There are schemes being rolled out that aim to boost local vaccine production. On May 28, the IFC, French development financier Proparco, the German Development Finance Institution (DEG) and the US International Development Finance Corporation announced a partnership to support the manufacturing of Covid-19 and other vaccines in Africa.

The agreement will explore potential collaboration with vaccine producers on the continent, including South Africa-based Aspen Pharmacare. It follows the EU last month promising €1bn to build vaccination manufacturing hubs in Africa.

However, enhancing domestic production will be a challenge as vaccine manufacturing is a small industry in Africa. According to the African unit of the World Health Organization (WHO), there are fewer than 10 African manufacturers with vaccine production. They are based in just five countries: Egypt, Morocco, Senegal, South Africa and Tunisia.

It states that most African countries are supplied with vaccines by UNICEF, supported by Gavi, the Global Vaccine Alliance, with fewer than 10 countries being self-sufficient in terms of vaccine procurement.

Gavi co-leads Covax, the vaccines pillar of the Access to Covid-19 Tools Accelerator by the WHO, which aims to speed up the development, production and equitable access to coronavirus tests, treatments and vaccines around the world.

“With the support of Covax, as you know, 47 countries in the African continent have started vaccinating. However, the volumes of vaccines are nowhere near enough,” said Tedros Adhanom Ghebreyesus, director general at the WHO, during the panel discussion.

“It’s clear that Africa cannot rely solely on imports of vaccines from the rest of the world, we must build that capacity not only for Covid-19 vaccines, but for other vaccines and medical products.
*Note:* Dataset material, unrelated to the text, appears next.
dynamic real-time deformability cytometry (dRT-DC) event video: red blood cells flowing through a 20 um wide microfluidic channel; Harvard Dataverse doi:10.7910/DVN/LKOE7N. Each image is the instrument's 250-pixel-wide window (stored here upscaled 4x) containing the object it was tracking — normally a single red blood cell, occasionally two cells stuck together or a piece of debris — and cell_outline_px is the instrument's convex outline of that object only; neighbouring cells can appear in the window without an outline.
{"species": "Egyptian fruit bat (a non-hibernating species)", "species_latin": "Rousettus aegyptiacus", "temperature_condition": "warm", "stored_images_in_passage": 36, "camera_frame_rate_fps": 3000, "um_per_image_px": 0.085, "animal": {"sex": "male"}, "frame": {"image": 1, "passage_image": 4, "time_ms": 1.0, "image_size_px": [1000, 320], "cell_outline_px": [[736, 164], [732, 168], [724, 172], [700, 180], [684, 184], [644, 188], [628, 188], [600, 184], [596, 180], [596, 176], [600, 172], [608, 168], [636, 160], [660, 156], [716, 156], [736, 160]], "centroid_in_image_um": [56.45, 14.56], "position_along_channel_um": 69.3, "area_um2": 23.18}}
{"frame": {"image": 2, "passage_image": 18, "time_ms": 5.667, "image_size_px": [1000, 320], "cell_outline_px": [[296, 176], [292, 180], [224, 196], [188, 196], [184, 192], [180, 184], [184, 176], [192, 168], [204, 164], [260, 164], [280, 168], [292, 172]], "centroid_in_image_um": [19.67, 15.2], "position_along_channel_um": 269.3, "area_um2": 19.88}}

The co-operation of the private and public sectors will be essential in this effort.”

In the short to medium-term, licensing vaccine technology, which may include intellectual property waivers, will be important in increasing supply, he added.
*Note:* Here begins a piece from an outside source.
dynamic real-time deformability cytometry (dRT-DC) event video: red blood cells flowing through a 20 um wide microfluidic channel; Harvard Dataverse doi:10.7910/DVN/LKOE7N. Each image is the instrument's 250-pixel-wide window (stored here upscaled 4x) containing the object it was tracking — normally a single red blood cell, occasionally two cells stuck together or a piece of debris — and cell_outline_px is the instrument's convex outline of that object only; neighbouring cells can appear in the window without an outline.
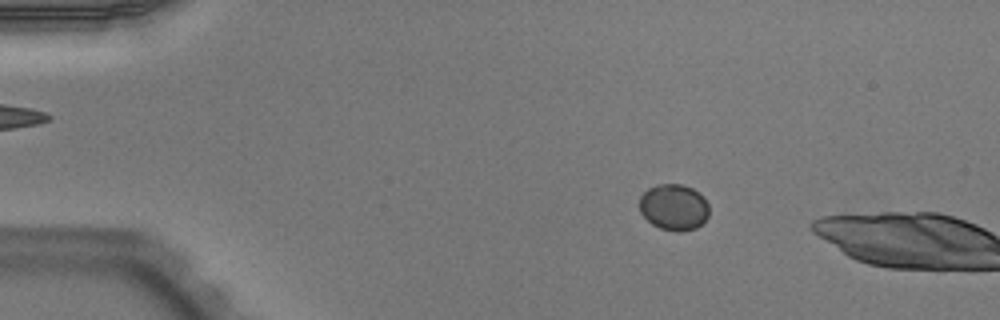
{"species": "Egyptian fruit bat (a non-hibernating species)", "species_latin": "Rousettus aegyptiacus", "temperature_condition": "warm", "stored_images_in_passage": 13, "camera_frame_rate_fps": 3000, "um_per_image_px": 0.085, "animal": {"sex": "male"}, "frame": {"image": 1, "passage_image": 10, "time_ms": 3.0, "image_size_px": [1000, 320], "cell_outline_px": [[708, 216], [696, 228], [680, 232], [676, 232], [660, 228], [652, 224], [640, 212], [640, 196], [648, 188], [656, 184], [680, 184], [692, 188], [708, 204]], "centroid_in_image_um": [57.24, 17.61], "position_along_channel_um": 27.8, "area_um2": 18.55}}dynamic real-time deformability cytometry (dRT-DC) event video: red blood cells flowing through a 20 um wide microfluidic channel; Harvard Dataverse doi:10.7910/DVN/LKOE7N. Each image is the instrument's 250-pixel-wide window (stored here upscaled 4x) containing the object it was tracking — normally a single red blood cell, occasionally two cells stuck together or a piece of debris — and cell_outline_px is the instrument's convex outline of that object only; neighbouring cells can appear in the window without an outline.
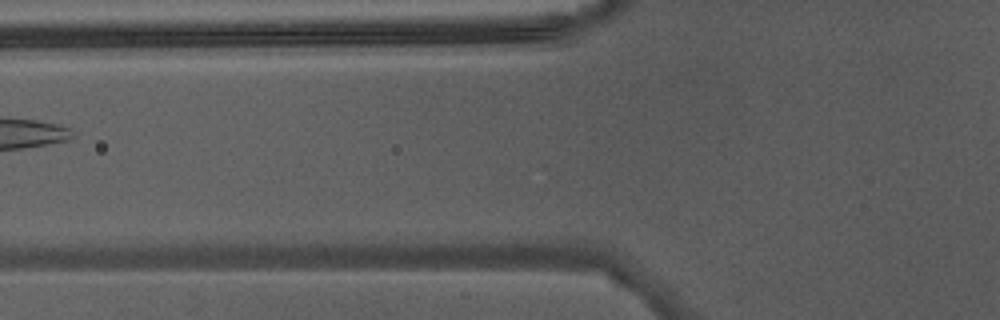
{"species": "Egyptian fruit bat (a non-hibernating species)", "species_latin": "Rousettus aegyptiacus", "temperature_condition": "warm", "stored_images_in_passage": 4, "camera_frame_rate_fps": 3000, "um_per_image_px": 0.085, "animal": {"sex": "male"}, "frame": {"image": 1, "passage_image": 2, "time_ms": 0.333, "image_size_px": [1000, 320], "cell_outline_px": [[396, 40], [128, 40], [124, 20], [340, 16], [380, 20]], "centroid_in_image_um": [22.03, 2.47], "position_along_channel_um": 103.8, "area_um2": 41.56}}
Last month, the US administration voiced support for a waiver on Covid-19 vaccine rights, stating that it will work with the WTO to “make that happen”. However, EU leaders and manufacturers of doses such as Pfizer have largely opposed the measure. Analysts have also said that a waiver would likely have little impact on supply.
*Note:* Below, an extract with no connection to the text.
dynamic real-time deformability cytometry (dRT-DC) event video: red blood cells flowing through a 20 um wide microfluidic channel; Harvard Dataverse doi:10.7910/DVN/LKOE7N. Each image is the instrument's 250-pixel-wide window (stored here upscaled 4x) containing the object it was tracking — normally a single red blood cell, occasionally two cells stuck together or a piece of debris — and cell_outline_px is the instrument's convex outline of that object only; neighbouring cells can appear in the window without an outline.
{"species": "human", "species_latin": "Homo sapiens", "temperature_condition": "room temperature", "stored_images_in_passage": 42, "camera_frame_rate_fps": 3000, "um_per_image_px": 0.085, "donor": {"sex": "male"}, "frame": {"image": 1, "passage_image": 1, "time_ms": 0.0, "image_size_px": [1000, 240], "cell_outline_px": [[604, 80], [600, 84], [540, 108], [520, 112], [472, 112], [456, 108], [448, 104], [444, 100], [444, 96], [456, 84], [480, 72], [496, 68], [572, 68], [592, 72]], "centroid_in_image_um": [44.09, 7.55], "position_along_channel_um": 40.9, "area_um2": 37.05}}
In terms of the economic recovery from the pandemic, Okonjo-Iweala says that further debt restructures to give African countries fiscal space to “breathe so that they can invest not only on the health side, but on the economic side” is “how we are going to recover”.

She adds that developed countries are recovering very fast because they’ve been able to implement “massive” amounts of fiscal stimulus.

The International Monetary Fund has warned that “economic recoveries are diverging dangerously”, and that disparities will widen further between wealthy countries that have widespread access to vaccines and poorer countries which are struggling to vaccinate frontline health workers.

The gap in recoveries is also becoming apparent in trade, with developed countries’ exports bouncing back while those of developing nations struggle to recover.

In the first quarter of the year, the value of exports was below pre-crisis levels for countries in the Middle East, South Asia and Africa. Developed countries’ exports were above pre-pandemic levels in Q1 2021.